§ What the exercise asks
According to the press release below, how long was the temporary cease-fire that Turkey agreed to in northern Syria?

§ Document text
<<<<

Updated: Nov 3, 2020
WASHINGTON, D.C. – The Armenian Assembly of America (Assembly) echoes the condemnation expressed by leaders of the House and Senate with respect to Turkey’s invasion of Syria and the bloodshed therein. Today, Turkey reluctantly agreed to a temporary, 120 hour cease-fire in northern Syria after pressing ahead with its military offensive attacking Kurds and minorities in the region for over a week.
Senator Chris Van Hollen (D-MD) welcomed the cease-fire but indicated that “the other terms cave to the maximalist demands of Erdogan and would allow Turkey to ethnically cleanse a big swath of Kurdish areas and lead to a revival of ISIS.”
“While a temporary ceasefire was brokered, Turkey should not be rewarded for its actions. For too long the United States has turned a blind eye on Turkey’s abysmal human rights record. This latest assault on vulnerable ethnic groups demonstrates the need for Congress to unequivocally affirm the Armenian Genocide and adopt the resolutions pending in the House and Senate. We call on Congress to act now,” stated Armenian Assembly Executive Director Bryan Ardouny.

>>>>

§ Data

<<<<

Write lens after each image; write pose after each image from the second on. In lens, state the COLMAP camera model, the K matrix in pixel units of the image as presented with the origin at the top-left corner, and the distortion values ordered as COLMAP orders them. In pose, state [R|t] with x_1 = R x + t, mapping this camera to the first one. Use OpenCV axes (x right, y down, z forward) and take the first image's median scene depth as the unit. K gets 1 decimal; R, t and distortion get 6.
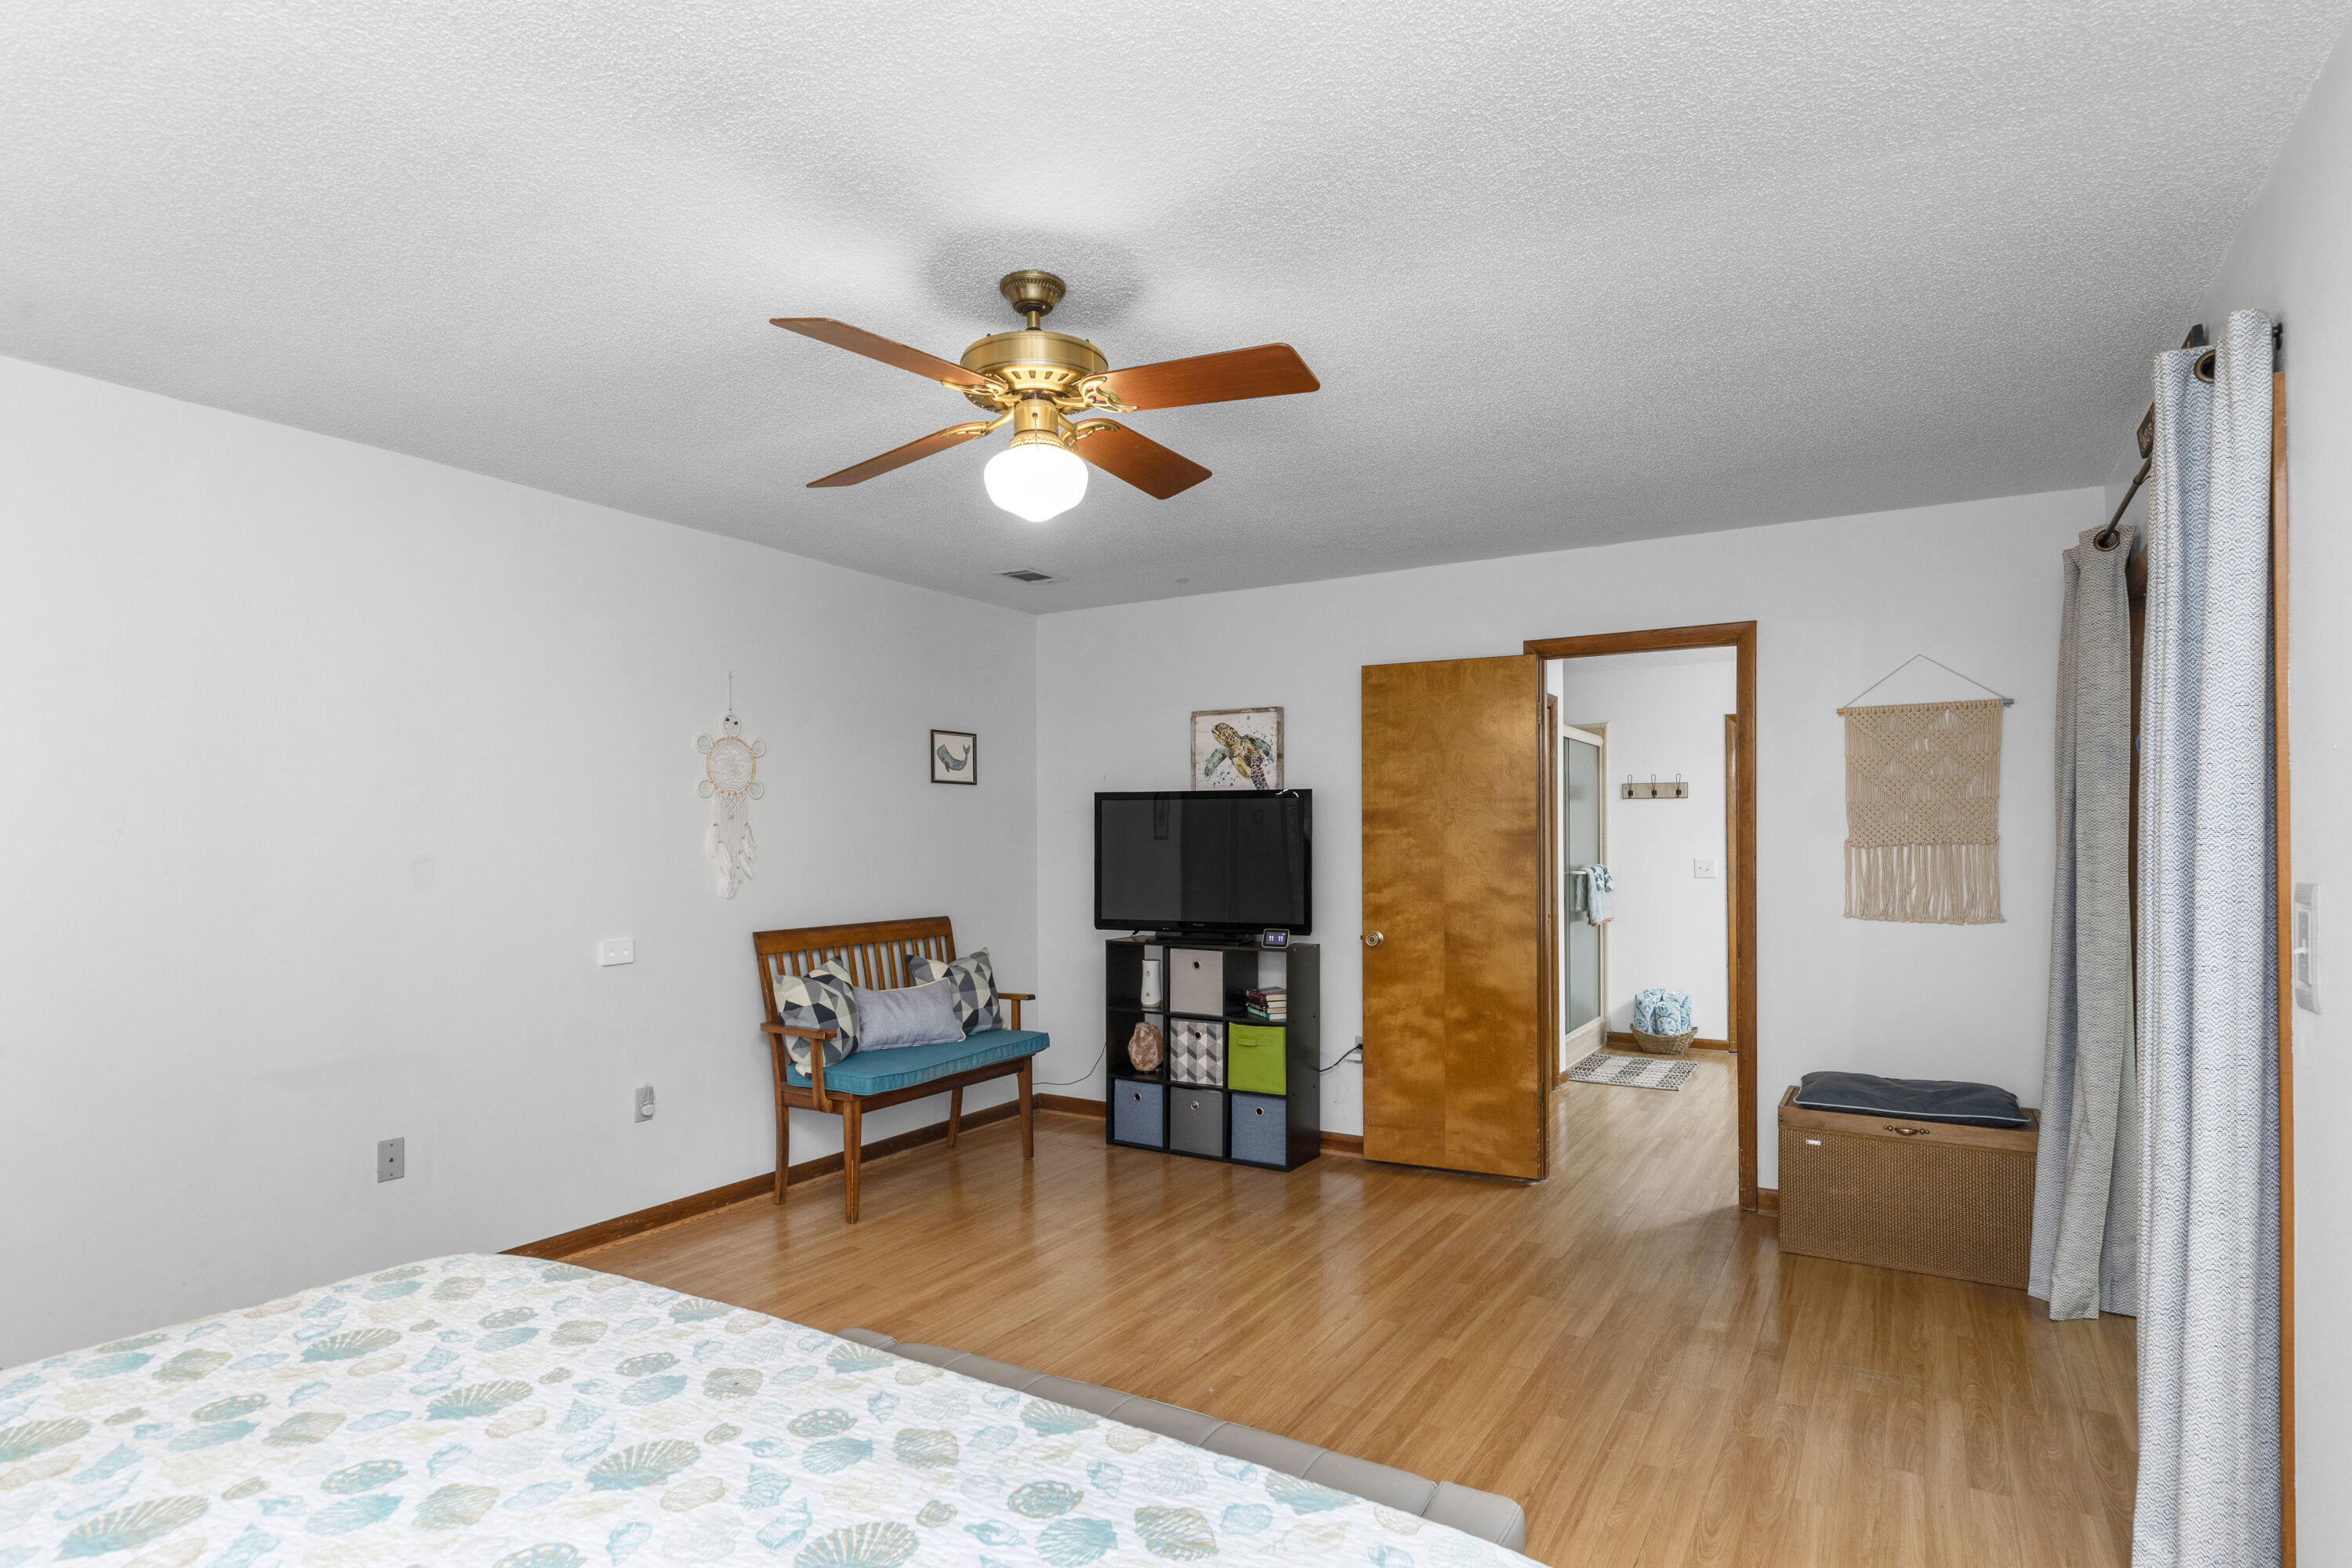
lens RADIAL K [[1207.5, 0, 1180.4], [0, 1207.5, 833.6], [0, 0, 1]] dist [-0.002455, -0.000202]
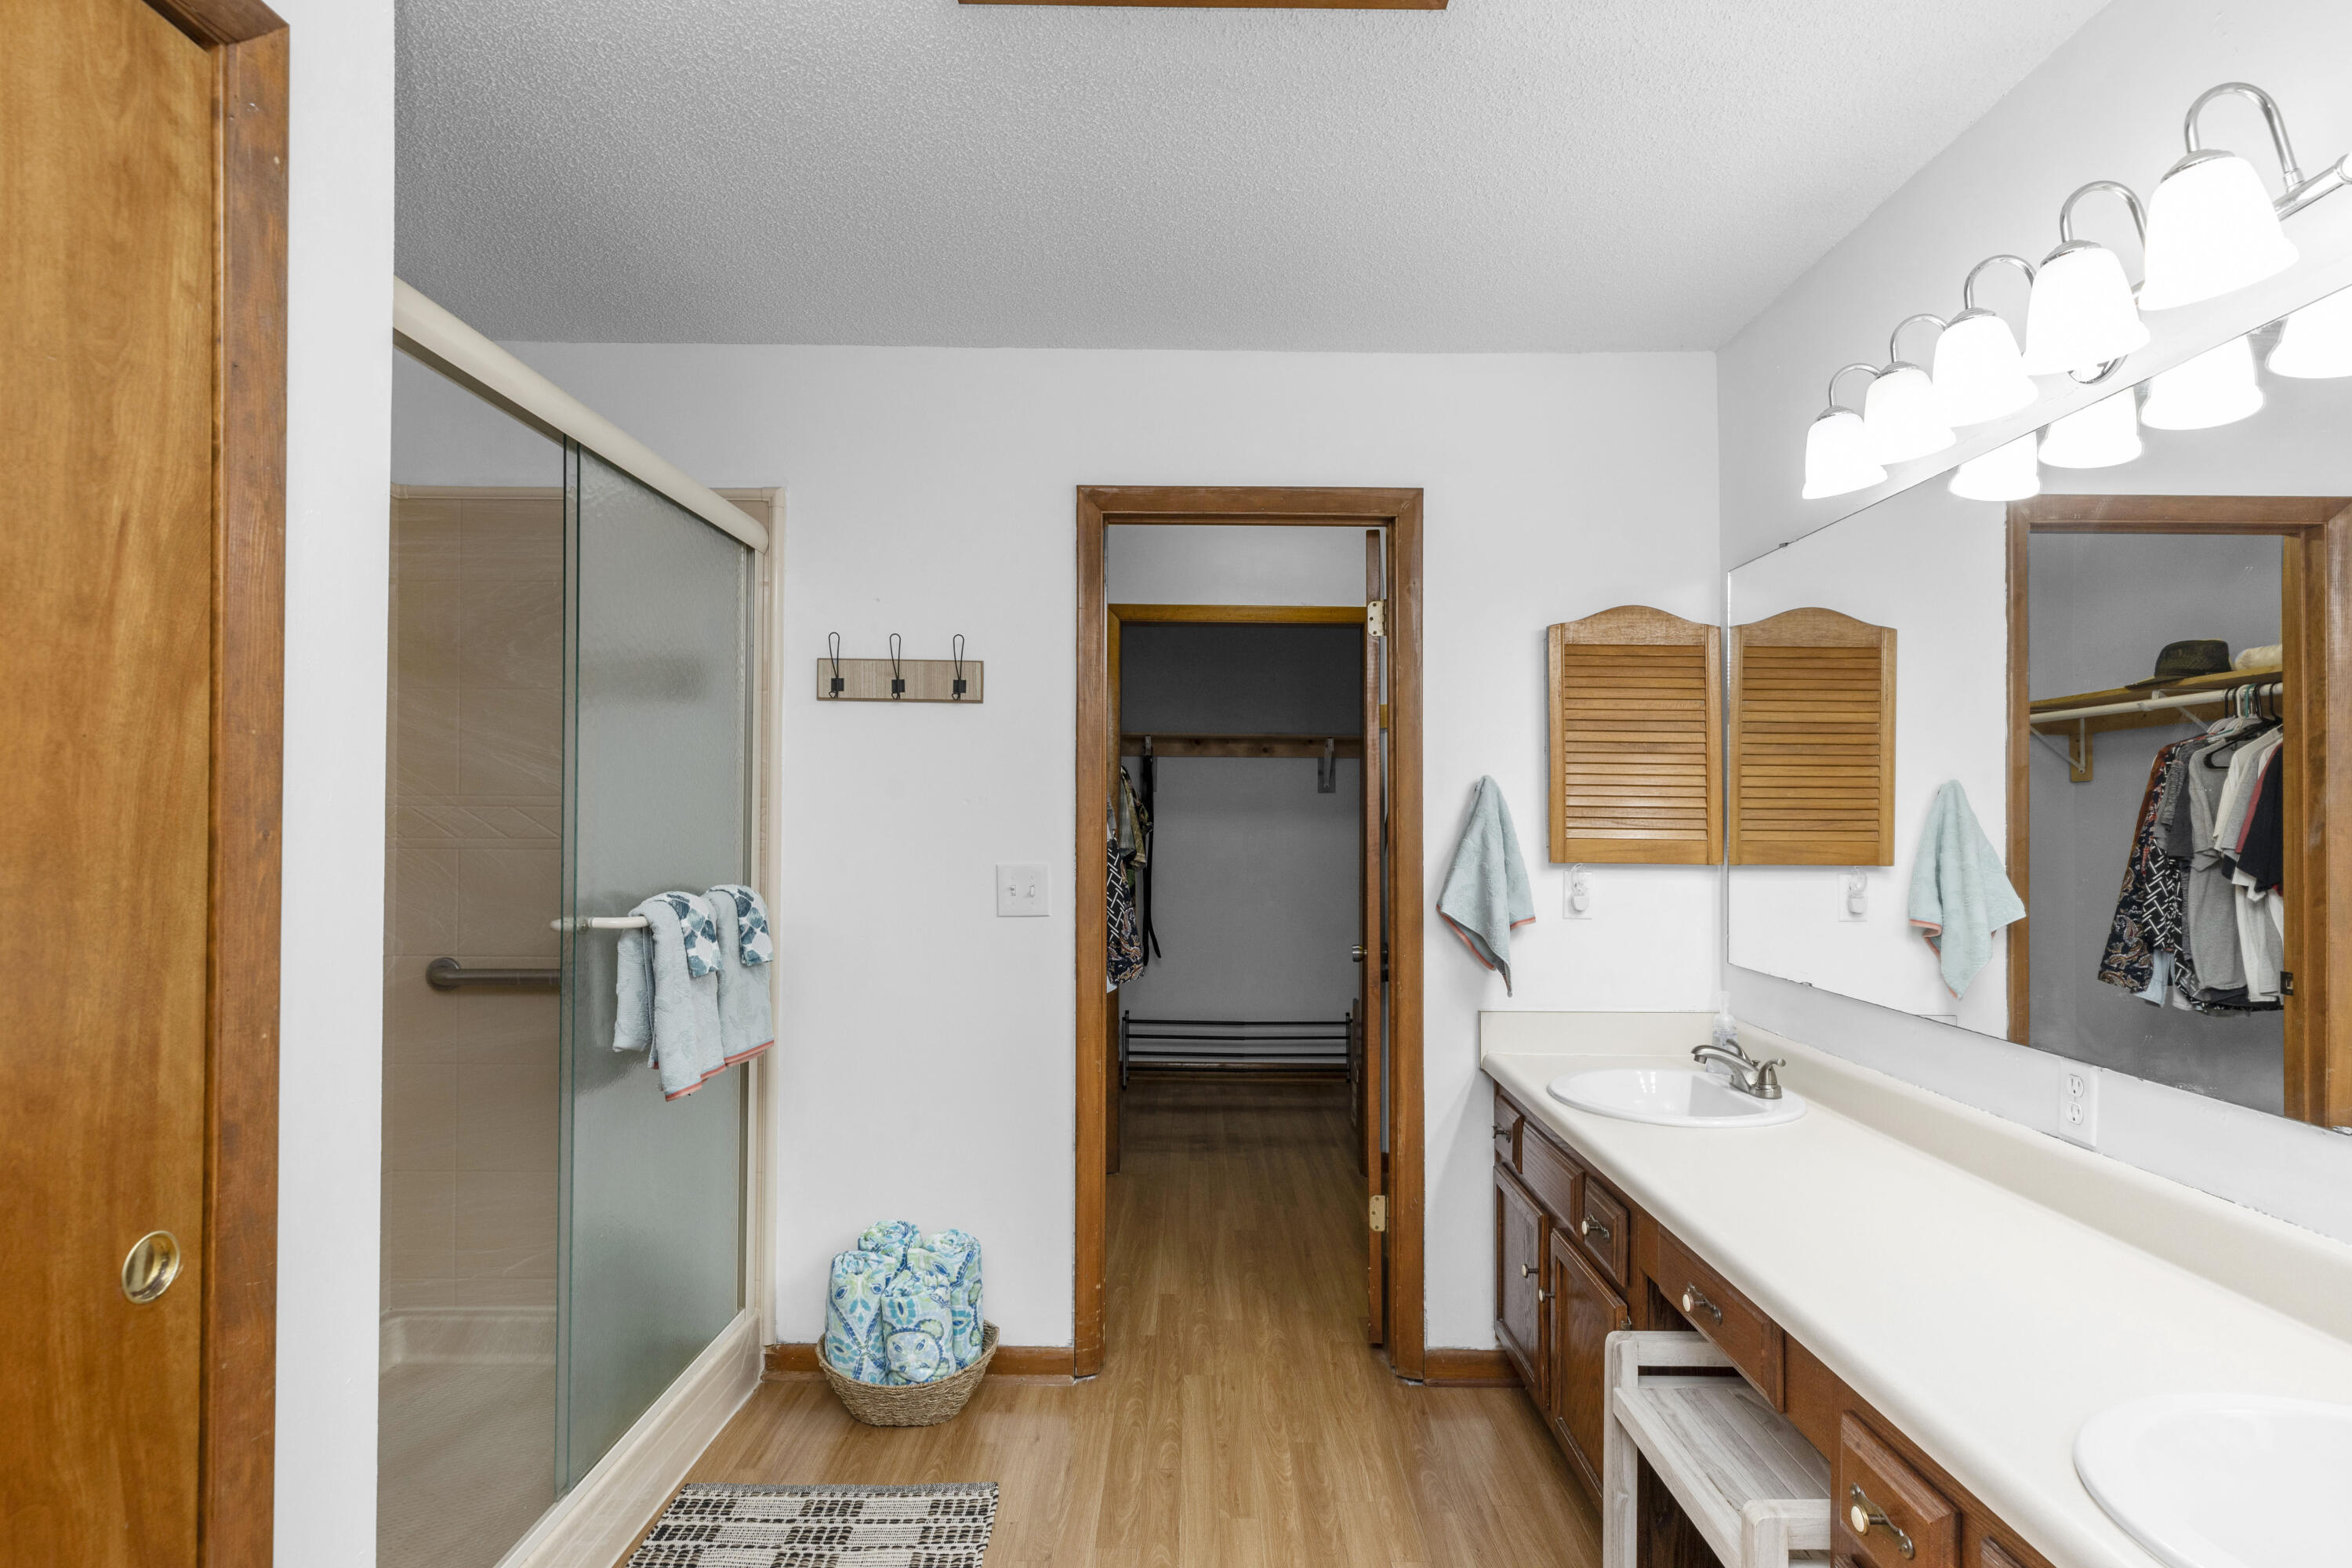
lens RADIAL K [[1232.1, 0, 1212.5], [0, 1232.1, 800.6], [0, 0, 1]] dist [-0.003145, 0.001721]
pose [[0.853082, 0.017179, 0.521494, 0.447138], [-0.013604, 0.999850, -0.010683, 0.006444], [-0.521600, 0.002019, 0.853188, 1.007380]]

>>>>

§ Task answer
120 hours.